The song started out with a single line: “Its Your Breath, In Our Lungs, So we Pour Out Our Praise.” As they meditated on this single line, they happened to hear a sermon by Loue Giglio where he was talking about how, when we worship God, we give back to him the breath He has given us. From there, the song was born as a response to the breath God has revived us in giving us a new life.

So as you listen to this song, I want to invite you to think of the times where God has brought revival into your life. Where God has breathed new life into your experience.

Personally I can’t help but ponder a period of several years starting in mid-2004. I had been working in church ministry for 4 years and was burnt out to the extreme. I had found myself working in two different churches which had some serious leadership issues and, as is too often the case, the youth ministry program became collateral damage. So I made the hard choice to leave ministry for a time, let me heart heal, focus on some stuff going on in my family, and try to figure out where God was in the midst of the mess.

In the next few months, I got two big phone calls. The first was informing me that at my first church, the pastor who cut my program was being forced out of the church as he was found to be having an affair. The second was that the one of the pastors from my second church, who was transferred shortly before I left, had committed suicide after being informed he was the prime suspect in a murder investigation. Turns out he had some serious secrets of his own he wasn’t willing to face.

God felt very, very far away.

For as sure as I was that I was following God’s leading to do ministry in those locations a few years before, I was just as doubtful God even cared when I walked away from full time ministry.

It took several years, and it came slowly, but revival did come to my heart. I won’t ever say I want to repeat that season in my life but I do know my faith is deeper and stronger for having been through it. No longer am I uncomfortable when faced with the deep, serious questions and doubts about God and faith. I’ve learned about how deep God’s love is for each of his children. My heart and my faith have experienced “an improvement in condition or strength.”

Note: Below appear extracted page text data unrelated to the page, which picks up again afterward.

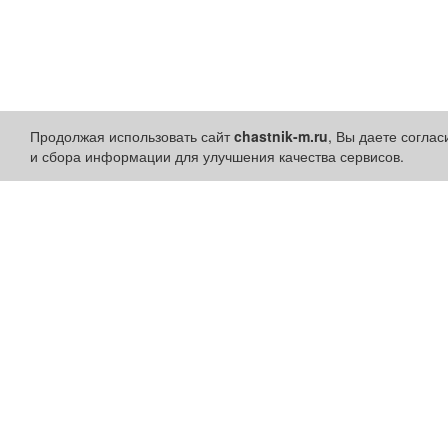
Продолжая использовать сайт
chastnik-m.ru
, Вы даете согла
и сбора информации для улучшения качества сервисов.
Разделы сайта:
Быстрые ссылки:
Объявления
Установить приложени
Новости
Личный кабинет
Компании
Подать объявление
Афиша
Подать объявление в
Расписание занятий
газету
Расписание автобусов
Поздравить
Погода
Скачать газету "Частник-
М"
Контакты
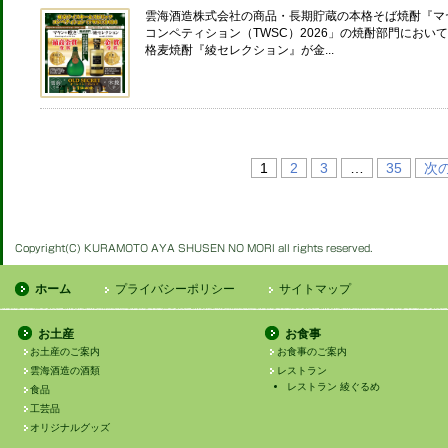
雲海酒造株式会社の商品・長期貯蔵の本格そば焼酎『マ
コンペティション（TWSC）2026」の焼酎部門にお
格麦焼酎『綾セレクション』が金...
1
2
3
…
35
次の
ホーム
プライバシーポリシー
サイトマップ
お土産
お食事
お土産のご案内
お食事のご案内
雲海酒造の酒類
レストラン
レストラン 綾ぐるめ
食品
工芸品
オリジナルグッズ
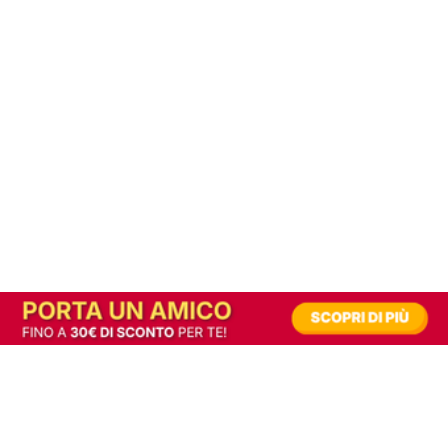
In alternativa, prova la versione digitale!
|
Abbonati
Contribuisci a mantenere questo sito gratuito
Riusciamo a fornire informazione gratuita grazie alla pubblicità erogata dai nostri
partner.
Accettando i consensi richiesti permetti ai nostri partner di creare un'esperienza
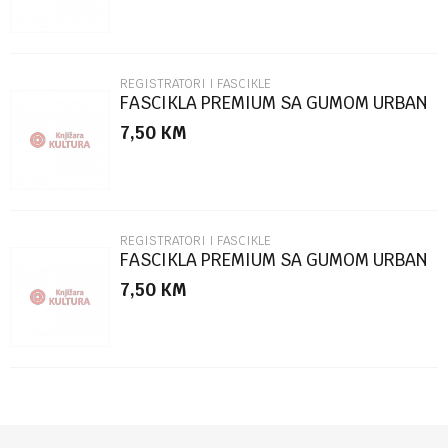
REGISTRATORI I FASCIKLE
FASCIKLA PREMIUM SA GUMOM URBAN
STYLE SC2770
7,50
KM
POŠALJI
REGISTRATORI I FASCIKLE
FASCIKLA PREMIUM SA GUMOM URBAN
STYLE SC2769
7,50
KM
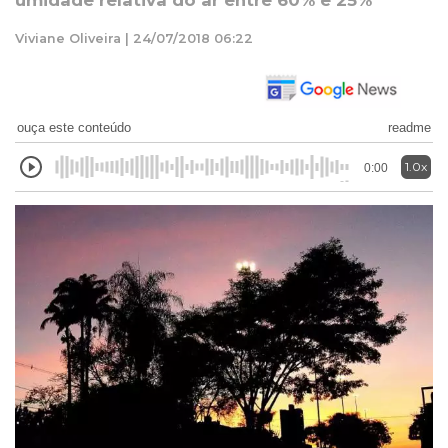
umidade relativa do ar entre 60% e 25%
Viviane Oliveira | 24/07/2018 06:22
ouça este conteúdo
readme
1.0x
0:00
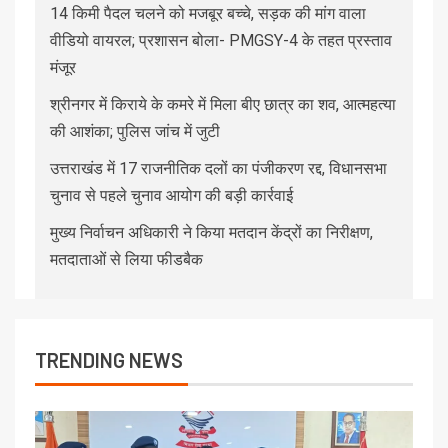
14 किमी पैदल चलने को मजबूर बच्चे, सड़क की मांग वाला
वीडियो वायरल; प्रशासन बोला- PMGSY-4 के तहत प्रस्ताव
मंजूर
श्रीनगर में किराये के कमरे में मिला बीए छात्र का शव, आत्महत्या
की आशंका; पुलिस जांच में जुटी
उत्तराखंड में 17 राजनीतिक दलों का पंजीकरण रद्द, विधानसभा
चुनाव से पहले चुनाव आयोग की बड़ी कार्रवाई
मुख्य निर्वाचन अधिकारी ने किया मतदान केंद्रों का निरीक्षण,
मतदाताओं से लिया फीडबैक
TRENDING NEWS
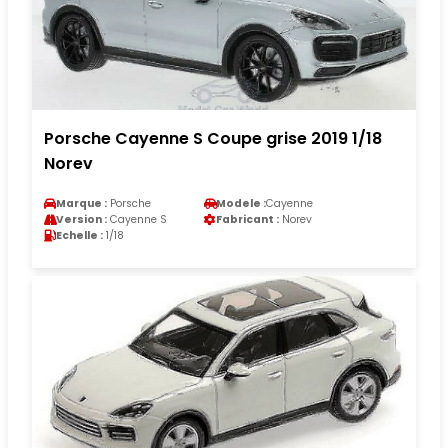
Porsche Cayenne S Coupe grise 2019 1/18
Norev
Marque :
Porsche
Modele :
Cayenne
Version :
Cayenne S
Fabricant :
Norev
Echelle :
1/18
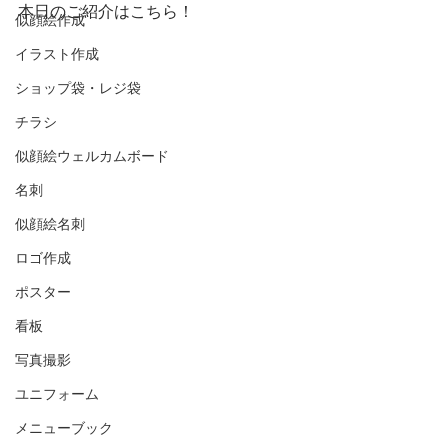
本日のご紹介はこちら！
似顔絵作成
イラスト作成
ショップ袋・レジ袋
チラシ
似顔絵ウェルカムボード
名刺
似顔絵名刺
ロゴ作成
ポスター
看板
写真撮影
ユニフォーム
メニューブック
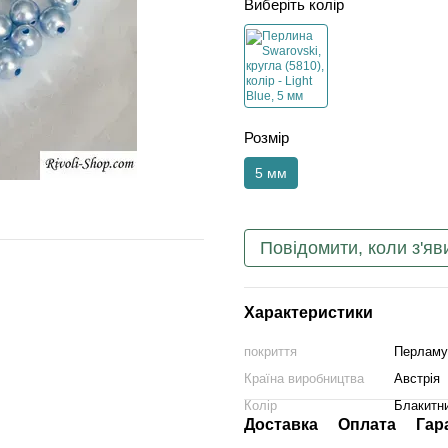
Виберіть колір
Розмір
5 мм
Повідомити, коли з'яв
Характеристики
покриття
Перламу
Країна виробництва
Австрія
Колір
Блакитн
Доставка
Оплата
Гар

Having come through that period in my life makes this song so much more powerful than it would have been in teen years. What times has God the light in your darkness? Given you hope when there seems to be no hope to be found? What has God restored in your life? For every moment you have experienced the life giving breath of God, pour out your praise to Him.

Follow Up

  • God didn’t revive the dry bones to be spectators in life but an army with an active mission. To what purpose has God revived the dry times in your life? How are you striving to live out that purpose?

  • Often times when God feels far away, it helps to speak those things you know to be true. What are 2 or 3 things you know to be true about God no matter what you are feeling or going through at any particular moment?

  • Often we wish for and pray for revival to happen in our church but don’t stop to consider how we can truly be part of making that happen. What are you willing to see changed in how your church worships to make way for God to do something new? How are you willing to be part of a new work of God in your congregation?